Eggi Sudjana Mengaku Dapat Inspirasi ‘People Power’ dari Kelompok Jokowi
“Karena Bapak (Jokowi) bisa mengatur republik ini sebagai orang nomor satu. Kalau alasannya KPU, KPU kan bisa dipanggil. Kenapa kok curang atau dengan gentle karena ada tuduhan curang, hitung ulang lagi enggak usah pakai quick count, tapi pakai hitung manual yang benar dan serius,” ucapnya.
Eggi menuturkan, jika tetap dipaksakan, terlebih padal 22 Mei 2019 diumumkan pasangan Joko Widodo-Ma’ruf Amin menang dalam pilpres, dia tidak mau bertanggung jawab jika terjadi people power.
“Jangan salahkan saya karena yang mau people power bukan hanya saya.
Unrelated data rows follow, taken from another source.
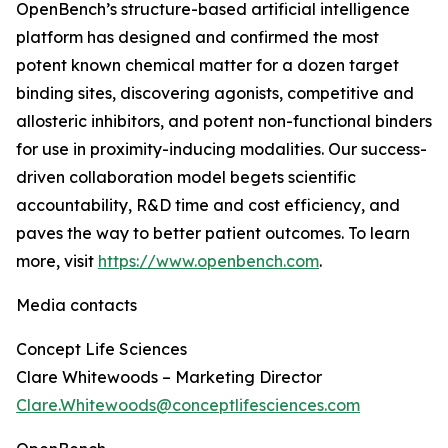
OpenBench’s structure-based artificial intelligence
platform has designed and confirmed the most
potent known chemical matter for a dozen target
binding sites, discovering agonists, competitive and
allosteric inhibitors, and potent non-functional binders
for use in proximity-inducing modalities. Our success-
driven collaboration model begets scientific
accountability, R&D time and cost efficiency, and
paves the way to better patient outcomes. To learn
more, visit
https://www.openbench.com
.
Media contacts
Concept Life Sciences
Clare Whitewoods – Marketing Director
Clare.Whitewoods@conceptlifesciences.com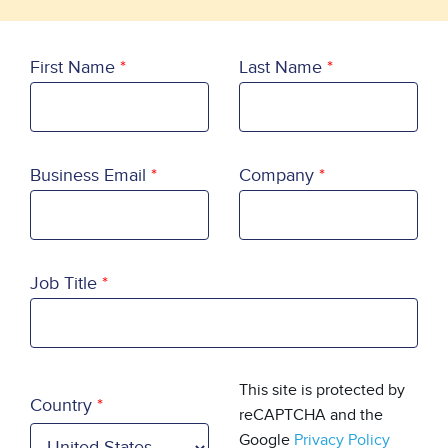
First Name
Last Name
Business Email
Company
Job Title
Country
This site is protected by
Country
reCAPTCHA and the
Google
Privacy Policy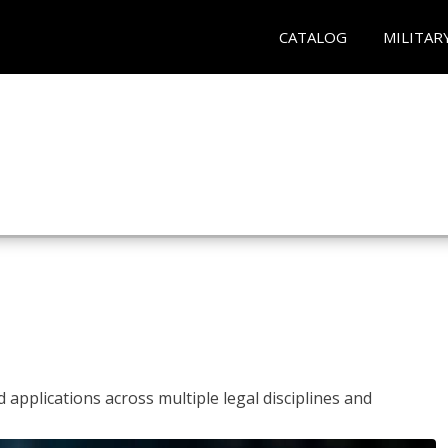
CATALOG
MILITAR
 applications across multiple legal disciplines and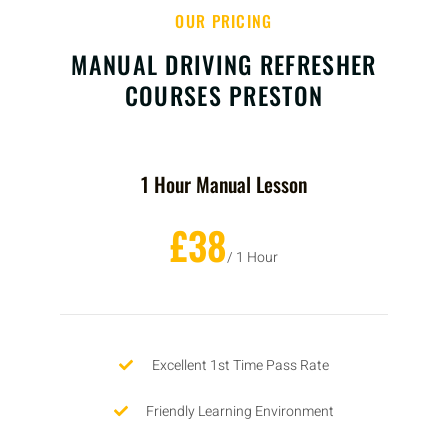
OUR PRICING
MANUAL DRIVING REFRESHER
COURSES PRESTON
1 Hour Manual Lesson
£38
/ 1 Hour
Excellent 1st Time Pass Rate
Friendly Learning Environment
Oleh karena itu, Bapak Jokowi sudi kiranya hentikan kecurangan ini, hitung ulang lagi bersama-sama sehingga kita tetap bersaudara dalam konteks berbangsa dan bernegara,” katanya menambahkan.
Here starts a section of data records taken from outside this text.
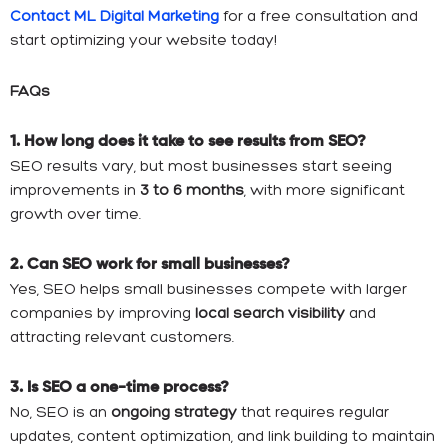
Contact ML Digital Marketing
for a free consultation and
start optimizing your website today!
FAQs
1. How long does it take to see results from SEO?
SEO results vary, but most businesses start seeing
improvements in
3 to 6 months
, with more significant
growth over time.
2. Can SEO work for small businesses?
Yes, SEO helps small businesses compete with larger
companies by improving
local search visibility
and
attracting relevant customers.
3. Is SEO a one-time process?
No, SEO is an
ongoing strategy
that requires regular
updates, content optimization, and link building to maintain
Eggi ditetapkan sebagai tersangka dugaan makar terkait seruan people power pada 17 April lalu di Jakarta. Eggi dilaporkan Suryanto, relawan Jokowi-Ma’ruf Center (Pro Jomac). Laporan tersebut terdaftar pada 19 April 2019 dengan tuduhan makar ke Bareskrim Mabes Polri, namun kasus tersebut kemudian dilimpahkan ke Polda Metro Jaya.
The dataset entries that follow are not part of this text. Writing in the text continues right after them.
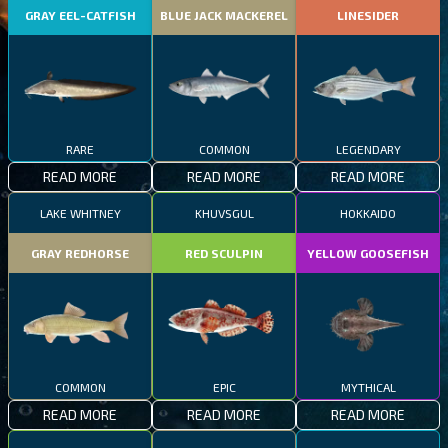
GRAY EEL-CATFISH
BLUE JACK MACKEREL
LINESIDER
RARE
COMMON
LEGENDARY
READ MORE
READ MORE
READ MORE
LAKE WHITNEY
KHUVSGUL
HOKKAIDO
GRAY REDHORSE
RED SCULPIN
YELLOW GOOSEFISH
COMMON
EPIC
MYTHICAL
READ MORE
READ MORE
READ MORE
Pasal yang disangkakan adalah Pasal 107 KUHP dan/atau Pasal 110 KUHP jo Pasal 87 KUHP dan/atau Pasal 14 Ayat 1 dan Ayat 2 dan/atau Pasal 15 Undang-Undang Nomor 1 Tahun 1946 tentang Peraturan Hukum Pidana. Atas penetapan tersangka tersebut, Eggi akhirnya mengajukan gugatan praperadilan ke Pengadilan Negeri (PN) Jakarta Selatan, Jumat (10/5/2019) melalui kuasa hukumnya.